Aerial view of a rural Virginia waterfront community
Mathews County's waterfront character — the same quality that attracts remote workers — is now supported by the fiber infrastructure those workers need. Photo: Unsplash

Separate Projects, Same Goal

The Breezeline VATI project wasn't the only broadband buildout happening in the county. Open Broadband, a smaller regional provider, was simultaneously completing a separate VATI-funded project in Mathews under the county's Broadband Advisory Board, chaired by Judy Rowe. The county's advisory board tracked both projects closely through their respective construction phases, publishing regular updates at mathewscountyva.gov and maintaining address-level service lists so residents could confirm whether their homes fell within the newly served areas.

Together, the two projects dramatically expanded the share of Mathews County households with access to reliable, high-speed internet — a precondition not just for remote work, but for telehealth appointments, online education, and the kind of digital economic participation that is increasingly a baseline expectation for competitive communities.

The Migration Opportunity

The convergence of these trends — demonstrated Census-level evidence of remote worker presence, completed fiber infrastructure, and a distinctive waterfront lifestyle — positions Mathews County to actively recruit a demographic that many rural counties would love to attract but lack the assets to compete for.

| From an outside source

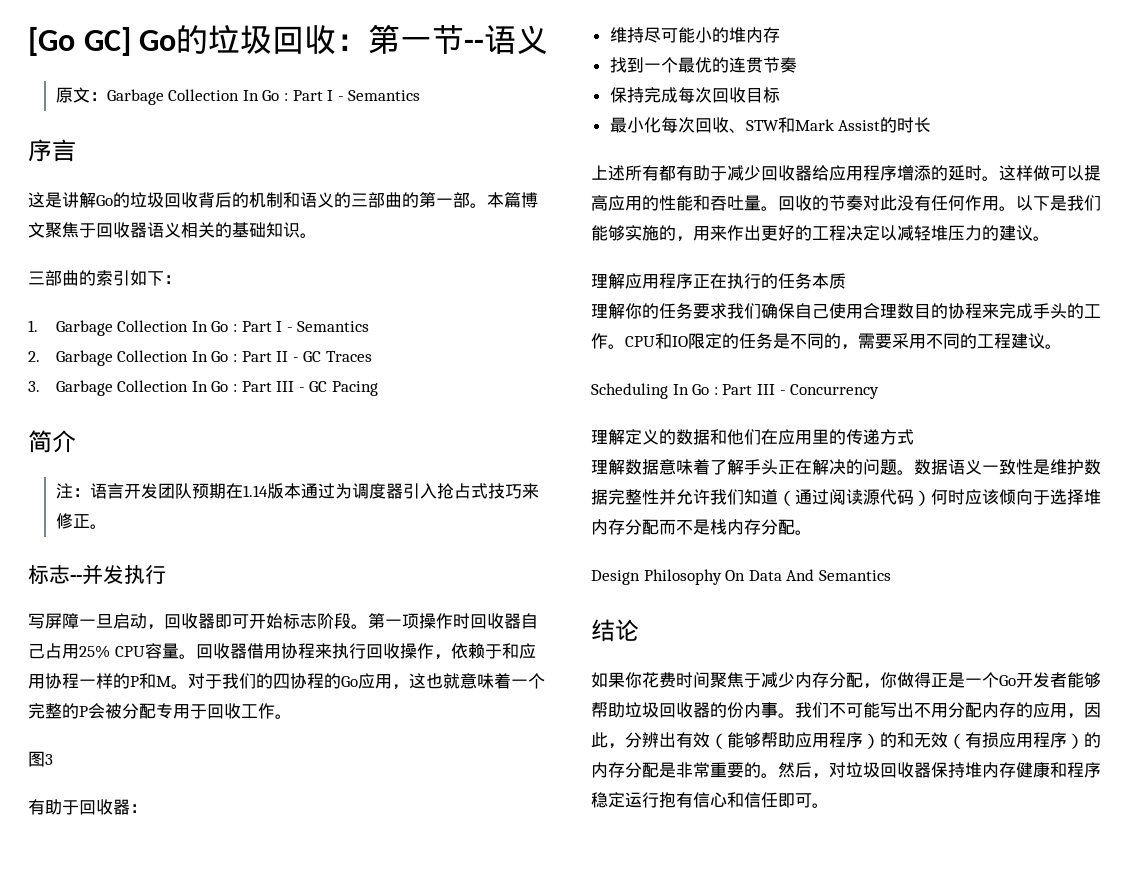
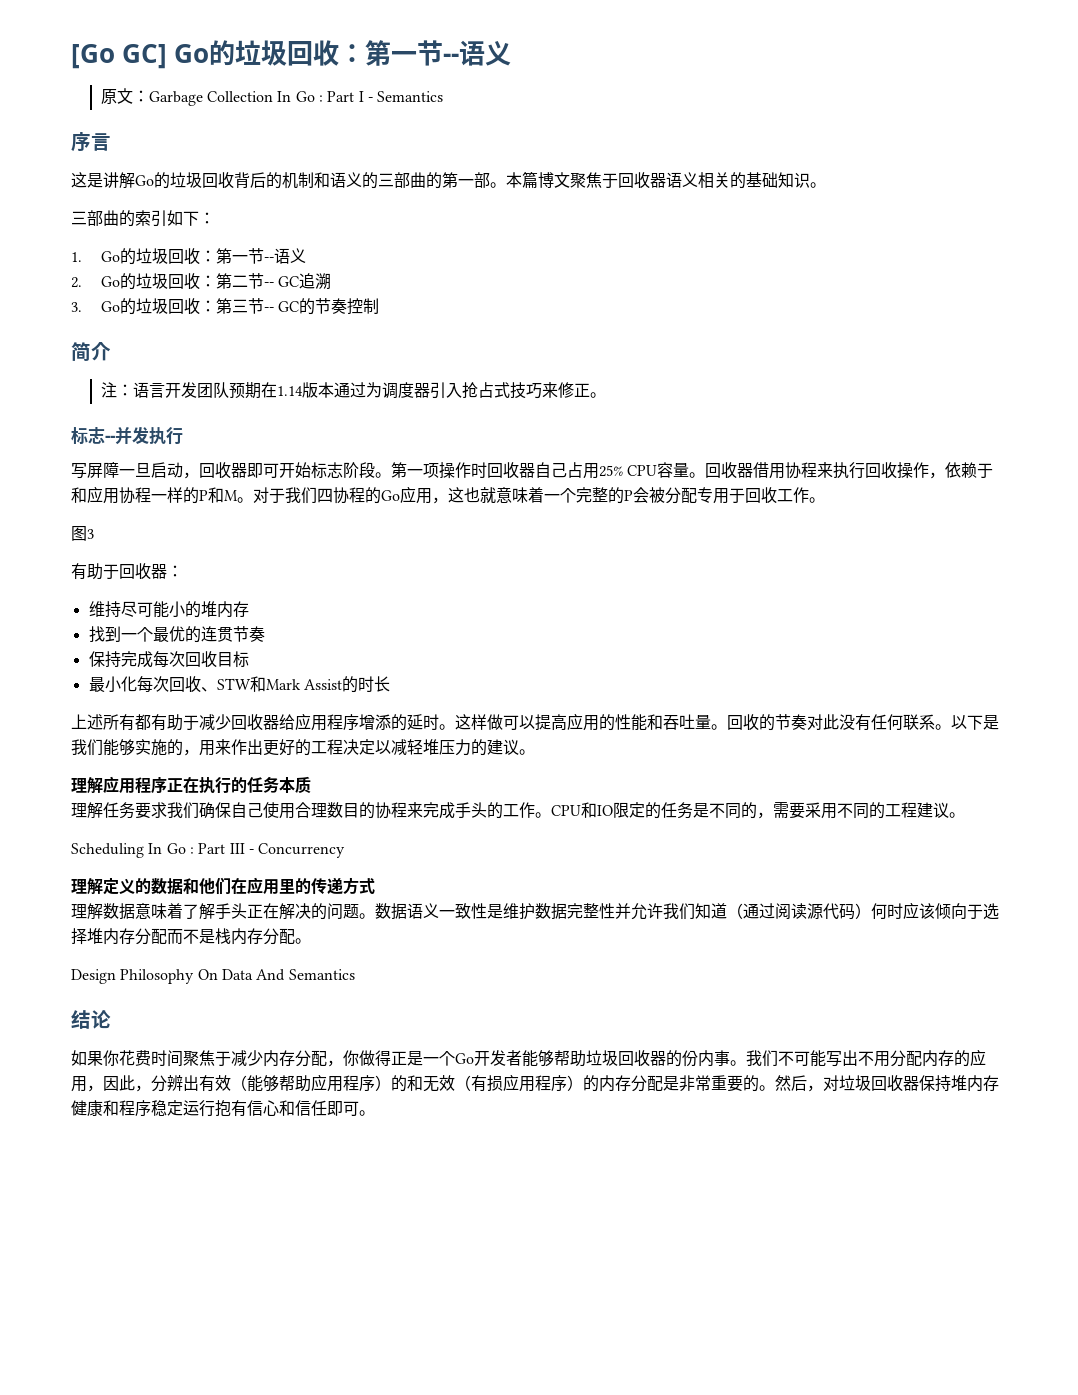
[55,320,370,336] [28,350,372,366] [28,380,378,396] Garbage Collection In Go : Part I - Semantics // 2. Garbage Collection In Go : Part II - GC Traces // 3. Garbage Collection In Go : Part III - GC Pacing -> [100,248,306,265] [71,273,332,290] [71,298,380,315] Go的垃圾回收：第一节--语义 // 2. Go的垃圾回收：第二节-- GC追溯 // 3. Go的垃圾回收：第三节-- GC的节奏控制
[256,673,273,689] 的 -> (317, 495) none
[965,195,999,211] 作用 -> [903,714,935,730] 联系
[625,303,659,319] 你的 -> (103, 810) none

Remote workers who can choose where they live tend to optimize for quality of life, cost of living relative to their income, and physical environment. Mathews scores well on all three. Median home prices remain a fraction of Northern Virginia or Richmond suburbs. The Chesapeake Bay and its tributaries offer boating, kayaking, crabbing, fishing, and waterfront living. And the county is within two to three hours of multiple major metro areas — close enough for occasional in-person obligations, far enough to be genuinely separate from urban density.

The EDA's opportunity is to make this case systematically — to turn organic migration into targeted recruitment, and to build the local amenities (broadband, housing, community services) that make remote workers choose to stay and put down roots rather than treating Mathews as a temporary refuge.